Nessas situações, os produtos podem ser repostos em função do
seu desempenho de vendas, por meio de algoritmos relativamente
simples, que tratam de estoques mínimos capazes de suportar
históricos de demanda. Tecnicamente, é a determinação do nível de
serviço que será prestado ao cliente. Todos sabem que é
financeiramente inviável manter 100% de nível de serviço. Mas é
perfeitamente possível, além de altamente recomendável, que
sejam avaliadas as características específicas dos diferentes grupos
de produtos para definir o nível de serviço adequado em função do
papel que cada um desempenha na loja.
Em grandes redes de materiais de construção, por exemplo, é
comum parte do estoque de determinados itens ficar centralizada
em depósitos regionais, para entrega direta ao consumidor final.

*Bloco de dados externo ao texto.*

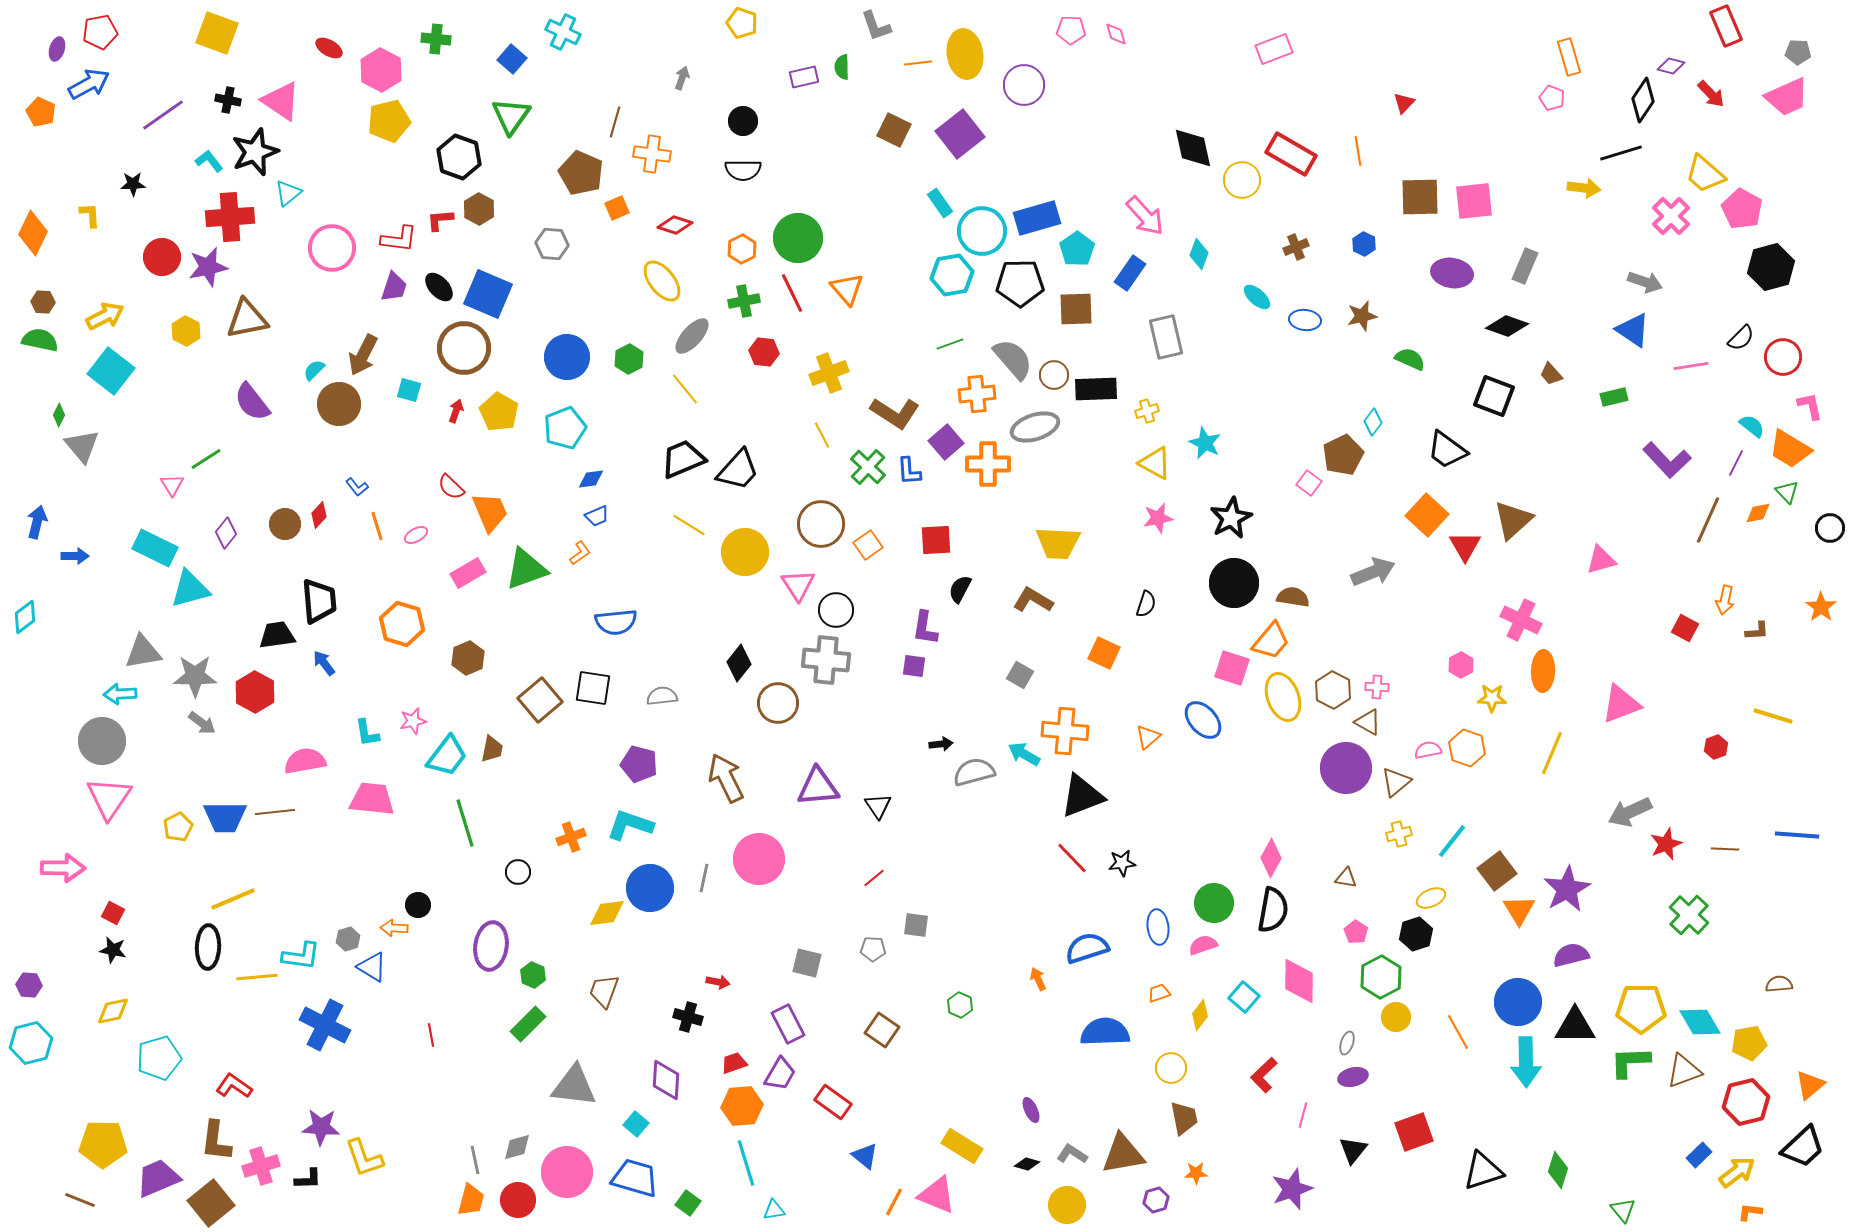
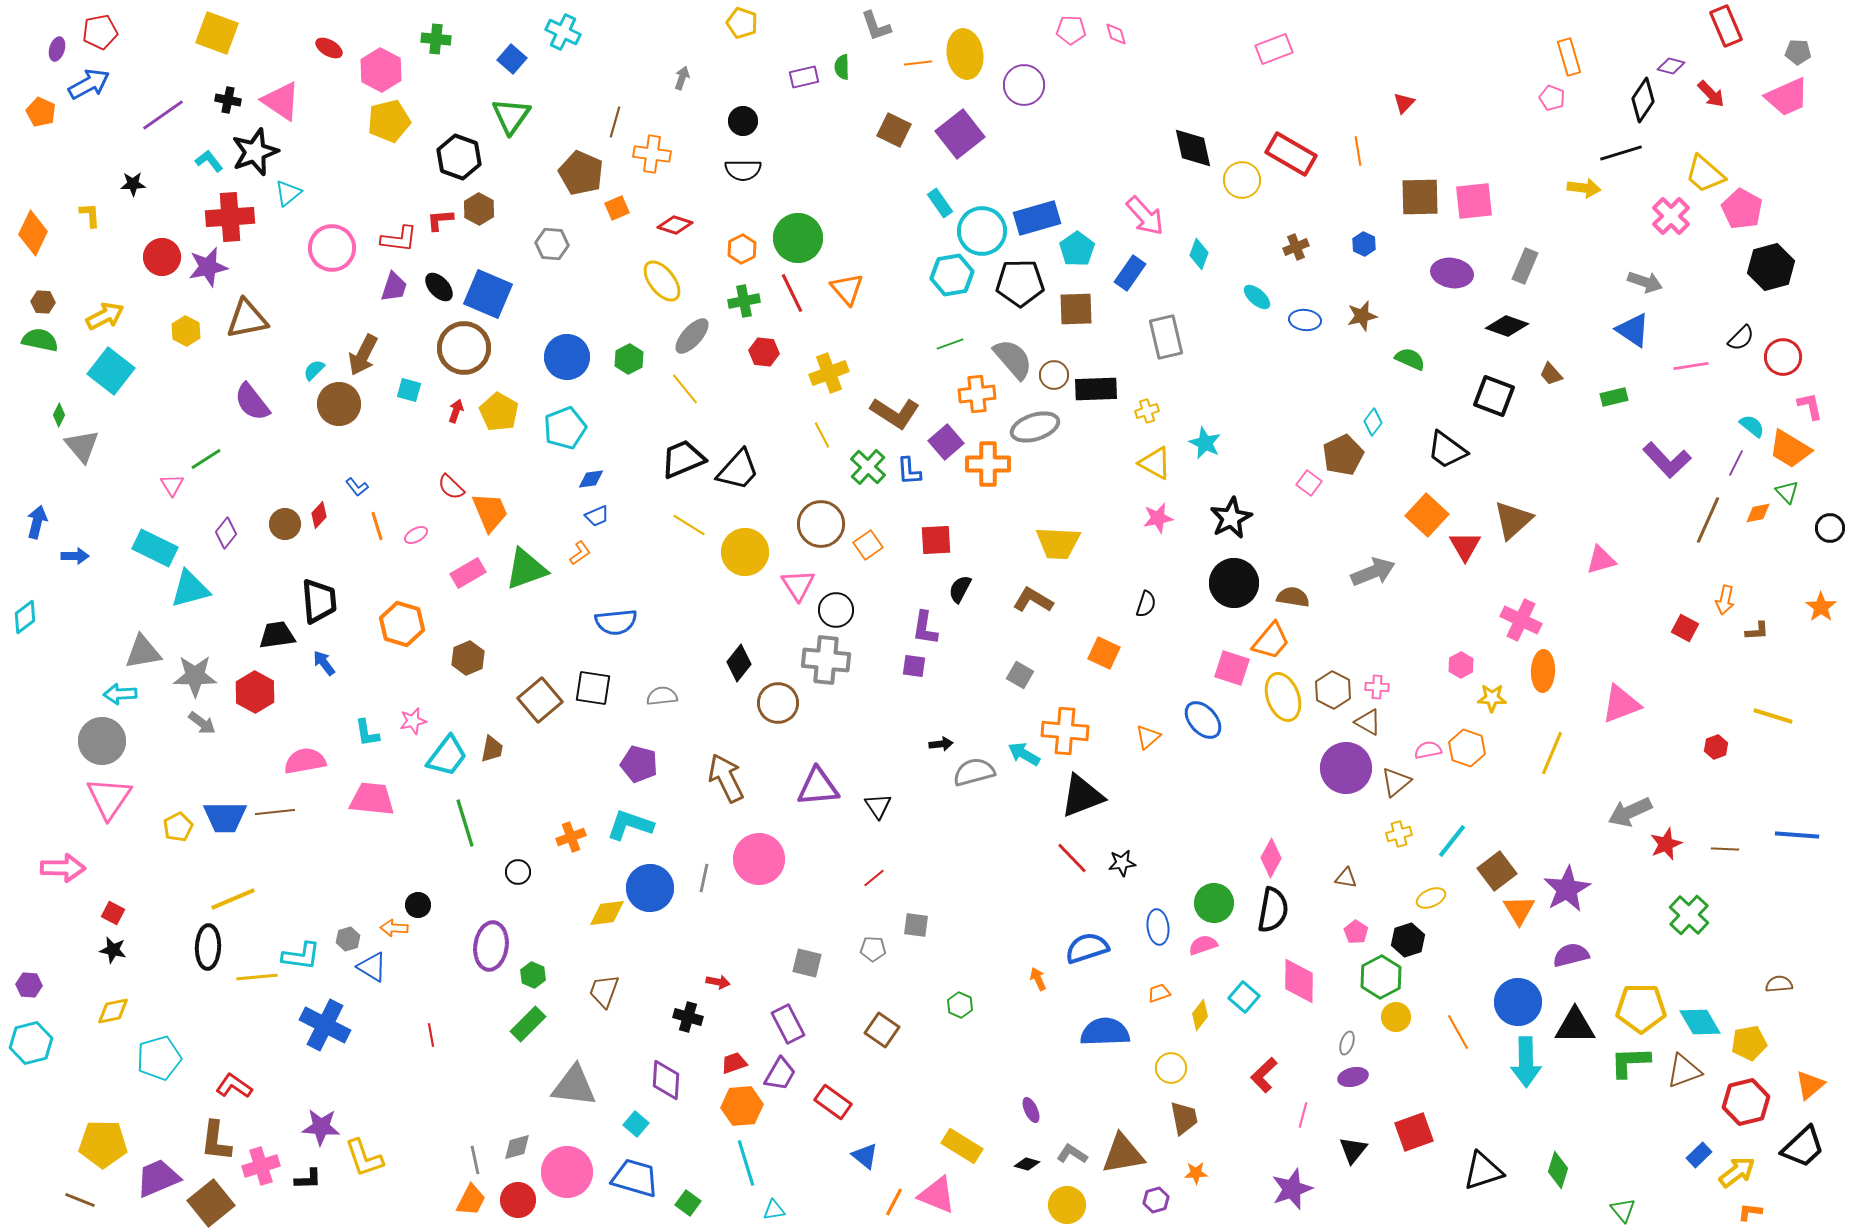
black hexagon at (1416, 934): moved 8 px left, 6 px down
orange trapezoid at (471, 1200): rotated 12 degrees clockwise
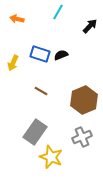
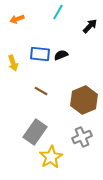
orange arrow: rotated 32 degrees counterclockwise
blue rectangle: rotated 12 degrees counterclockwise
yellow arrow: rotated 42 degrees counterclockwise
yellow star: rotated 20 degrees clockwise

Outra parte fica distribuída nas diversas lojas da rede. Estabelecer o
gatilho que dispara antecipadamente o reabastecimento da filial, e
mesmo o reabastecimento total da empresa (emissão de pedido de
compra), é algo que requer ciência. Os desequilíbrios de estoques
entre as filiais podem ser a face menos visível de ineficiências na
gestão, pois, ironicamente, o estoque consolidado da empresa pode
parecer adequado: a falta em uma loja fica compensada pelo
excesso em outra, num jogo de soma zero.
Nos hipermercados, os principais fornecedores frequentemente
desempenham esse papel, deixando, por vezes, o varejista “mal
acostumado”. No pequeno varejo, por vezes os atacadistas
possuem históricos de vendas mais consistentes que o próprio
varejista. Advogamos que essa inteligência deve ficar no varejo, e
não na indústria ou nos distribuidores. Até porque, se determinado
produto faltar na loja, a imagem que fica arranhada é a do varejista,
mesmo que a falha de abastecimento tenha sido da indústria. Além
disso, aprimorar tecnicamente as equipes de compras e
planejamento é algo que as empresas de varejo precisam fazer
continuamente para preservar sua competência e independência na
gestão dos estoques.
Entretanto, não se pode perder de vista o principal ator de todo
esse cenário: o consumidor. Trazer essa perspectiva para a gestão
de estoques é um dos maiores desafios das empresas de varejo,
que tendem a preservar uma visão excessivamente técnica dos
produtos comercializados. Construir uma estrutura mercadológica
adequada, definindo o papel que as categorias desempenham sob a
ótica do consumidor, é o início mais promissor para esse processo.
Como ouvi certa vez, ainda criança, de forma irritantemente óbvia:
“meu filho, em uma padaria pode faltar de tudo, menos pão e leite”.